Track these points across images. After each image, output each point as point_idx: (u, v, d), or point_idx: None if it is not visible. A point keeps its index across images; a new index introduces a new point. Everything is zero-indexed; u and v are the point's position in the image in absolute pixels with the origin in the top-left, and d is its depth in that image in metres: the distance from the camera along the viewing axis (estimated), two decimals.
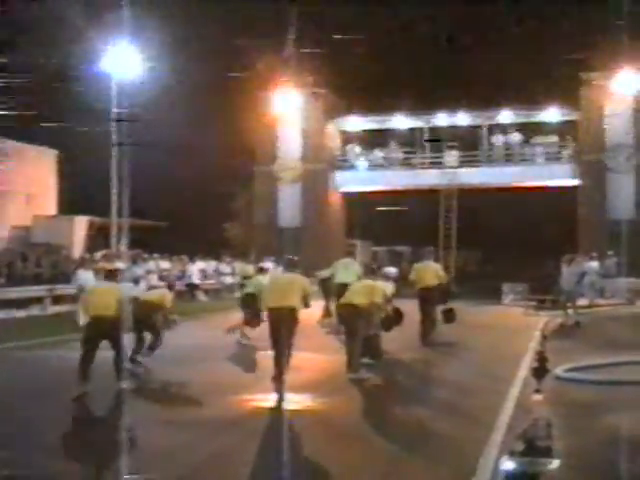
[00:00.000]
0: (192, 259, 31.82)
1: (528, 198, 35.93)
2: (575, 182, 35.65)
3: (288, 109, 37.29)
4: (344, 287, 14.65)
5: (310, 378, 12.42)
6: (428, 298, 16.89)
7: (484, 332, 19.41)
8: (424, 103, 36.36)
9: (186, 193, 37.62)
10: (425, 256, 18.34)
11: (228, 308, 21.09)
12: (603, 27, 30.40)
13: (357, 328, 12.49)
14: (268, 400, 10.76)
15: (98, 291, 11.80)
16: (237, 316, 17.17)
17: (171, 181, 35.14)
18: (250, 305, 15.68)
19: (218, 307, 24.96)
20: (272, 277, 15.08)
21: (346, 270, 18.88)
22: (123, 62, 28.02)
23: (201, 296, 30.43)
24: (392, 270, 15.44)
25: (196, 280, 30.81)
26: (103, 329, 11.22)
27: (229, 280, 31.41)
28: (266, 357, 12.31)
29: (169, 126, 32.22)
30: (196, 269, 31.54)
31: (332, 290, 18.84)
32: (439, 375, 13.31)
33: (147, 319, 13.18)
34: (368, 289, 12.99)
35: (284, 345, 11.41)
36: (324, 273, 20.39)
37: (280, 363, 11.40)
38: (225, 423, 9.49)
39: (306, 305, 11.85)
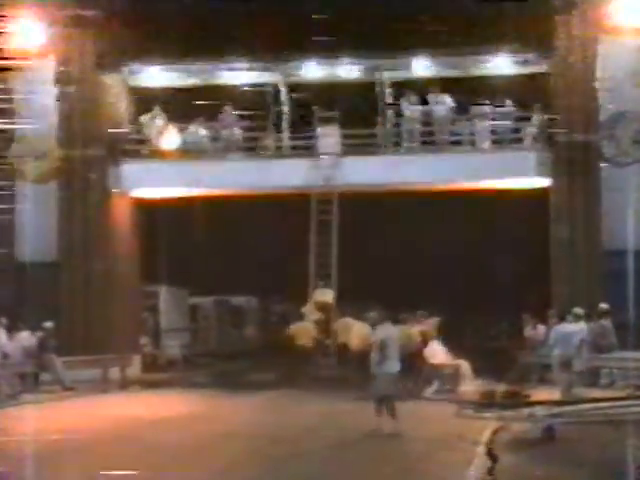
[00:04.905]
0: None
1: (464, 209, 36.25)
2: (545, 182, 34.75)
3: (32, 49, 35.21)
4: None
5: None
6: None
7: (387, 449, 19.28)
8: (279, 42, 34.77)
9: None
10: None
11: None
12: None
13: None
14: None
15: None
16: None
17: None
18: None
19: None
20: None
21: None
22: None
23: None
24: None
25: None
26: None
27: None
28: None
29: None
30: None
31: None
32: None
33: None
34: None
35: None
36: None
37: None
38: None
39: None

____________________

Please copy, exactly and only, the lines of the listing that run from the one holding "25: (196, 280, 30.81)" through its last line, and exclude pictures.

25: (196, 280, 30.81)
26: (103, 329, 11.22)
27: (229, 280, 31.41)
28: (266, 357, 12.31)
29: (169, 126, 32.22)
30: (196, 269, 31.54)
31: (332, 290, 18.84)
32: (439, 375, 13.31)
33: (147, 319, 13.18)
34: (368, 289, 12.99)
35: (284, 345, 11.41)
36: (324, 273, 20.39)
37: (280, 363, 11.40)
38: (225, 423, 9.49)
39: (306, 305, 11.85)
[00:04.905]
0: None
1: (464, 209, 36.25)
2: (545, 182, 34.75)
3: (32, 49, 35.21)
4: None
5: None
6: None
7: (387, 449, 19.28)
8: (279, 42, 34.77)
9: None
10: None
11: None
12: None
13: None
14: None
15: None
16: None
17: None
18: None
19: None
20: None
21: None
22: None
23: None
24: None
25: None
26: None
27: None
28: None
29: None
30: None
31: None
32: None
33: None
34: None
35: None
36: None
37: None
38: None
39: None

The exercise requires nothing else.